So much of Springtime is about looking and moving forward. The very earth itself seems bursting with anticipation, and in fact a few green shoots that couldn't wait for proper warm weather have already sprung out and now stand trembling and shivering in the chilly wind in our yard. It is a time for growth, and change.
For me that change, and Spring itself, is psychologically punctuated by important anniversaries. In March, I celebrated the four year anniversary of my discharge from inpatient hospitalization and physical therapy. It wasn't the victorious homecoming I had envisioned, since I still couldn't walk, was still using a catheter and diapers, and required more care and assistance than I'd ever imagined needing prior to being, oh, say, about 100 years old. But it was a glorious homecoming all the same, because it marked the end of almost six months of emotionally devastating separation from my family, lack of privacy, dearth of dietary choices, and all the other trials of lengthy hospital stays.
March also brought the anniversary of my friendship with a dear, funny man who died much too soon of a disease that made us share many disability tribulations and humorous fiascos. Of the many legacies he left behind - like friends who only know each other because of him, precious memories, ongoing joke memes - the one I try hardest to honor is to find humor in things, to let myself laugh (especially at myself) and try to get others to join me, and to give myself permission to rage against the horror and frustration of all of this sometimes; to feel ALL the things that having cancer and disabilities makes me feel and really acknowledge them without shame the way my friend used to do, the way he taught me. Anger is okay. Joy is okay. Gratitude is okay. Outrage is okay. Depression is okay. Anxiety is okay. Crying is okay. Laughter is okay.

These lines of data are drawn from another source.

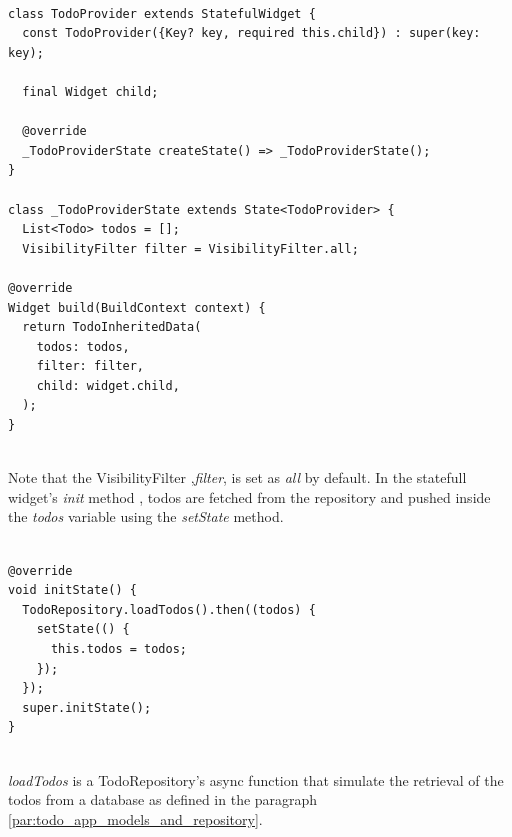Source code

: \begin{code}
 \mbox{}

\label{code:2.18}
\begin{verbatim}

class TodoProvider extends StatefulWidget {
  const TodoProvider({Key? key, required this.child}) : super(key: key);

  final Widget child;

  @override
  _TodoProviderState createState() => _TodoProviderState();
}

class _TodoProviderState extends State<TodoProvider> {
  List<Todo> todos = [];
  VisibilityFilter filter = VisibilityFilter.all;

@override
Widget build(BuildContext context) {
  return TodoInheritedData(
    todos: todos,
    filter: filter,
    child: widget.child,
  );
}
\end{verbatim}
\end{code}
\mbox{}\\
Note that the VisibilityFilter ,\textit{filter}, is set as \textit{all} by default.
In the statefull widget's \textit{init} method , todos are fetched from the repository and pushed inside the \textit{todos} variable using the \textit{setState} method.
\mbox{}\\
\begin{code}
 \mbox{}

\label{code:2.19}
\begin{verbatim}

@override
void initState() {
  TodoRepository.loadTodos().then((todos) {
    setState(() {
      this.todos = todos;
    });
  });
  super.initState();
}
\end{verbatim}
\end{code}
\mbox{}\\
\textit{loadTodos }is a TodoRepository’s async function that simulate the retrieval of the todos from a database as defined in the paragraph \ref{par:todo_app_models_and_repository}.

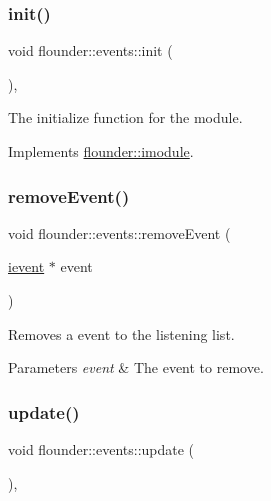 \subsubsection{\texorpdfstring{init()}{init()}}
{\footnotesize\ttfamily void flounder\+::events\+::init (\begin{DoxyParamCaption}{ }\end{DoxyParamCaption})\hspace{0.3cm}{\ttfamily [override]}, {\ttfamily [virtual]}}



The initialize function for the module. 



Implements \hyperlink{classflounder_1_1imodule_a1725ef346952884d0741de61aba1e0c7}{flounder\+::imodule}.

\mbox{\label{classflounder_1_1events_a957a88d282b2caa50cc87bbe039de095}} 
\subsubsection{\texorpdfstring{remove\+Event()}{removeEvent()}}
{\footnotesize\ttfamily void flounder\+::events\+::remove\+Event (\begin{DoxyParamCaption}\item[{\hyperlink{classflounder_1_1ievent}{ievent} $\ast$}]{event }\end{DoxyParamCaption})}



Removes a event to the listening list. 


\begin{DoxyParams}{Parameters}
{\em event} & The event to remove. \\
\hline
\end{DoxyParams}
\mbox{\label{classflounder_1_1events_a7fc08fdb5dc615a924dd0d55996747dc}} 
\subsubsection{\texorpdfstring{update()}{update()}}
{\footnotesize\ttfamily void flounder\+::events\+::update (\begin{DoxyParamCaption}{ }\end{DoxyParamCaption})\hspace{0.3cm}{\ttfamily [override]}, {\ttfamily [virtual]}}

Ever since I started going to counseling sessions with my onco-psychologist, I've resumed my old habit of journaling. Writing was a major factor in my first recovery from depression, almost twenty years ago, so I feel a lot of deja vu now when I sit in some public or private space and scribble in my little journal, simultaneously immersed in and separated from the scene surrounding me. Now, as then, the notes help me remember the moments that define each day, good or bad, that depression chemicals would try to erase from my mind shortly after they happen. When you have a great moment, depression makes you forget about it, makes it short-lived. When you have a terrible moment but you survive it and carry on with your day, depression makes you forget that you were strong and that you coped. But a journal remembers, so you can congratulate yourself later for those little victories, or allow yourself to acknowledge that something difficult was going on, that you felt pain or sadness or panic and that it was real and valid.
So even though it's Springtime and like everything else I want to move forward, it seems like the best way to do that is to go back, to the tools and the habits that worked before, like counseling and writing and sharing with others. To remember that I've beaten depression once, that anxiety is manageable, that my support network is strong and constantly present, and that I will see the other side of all of this eventually.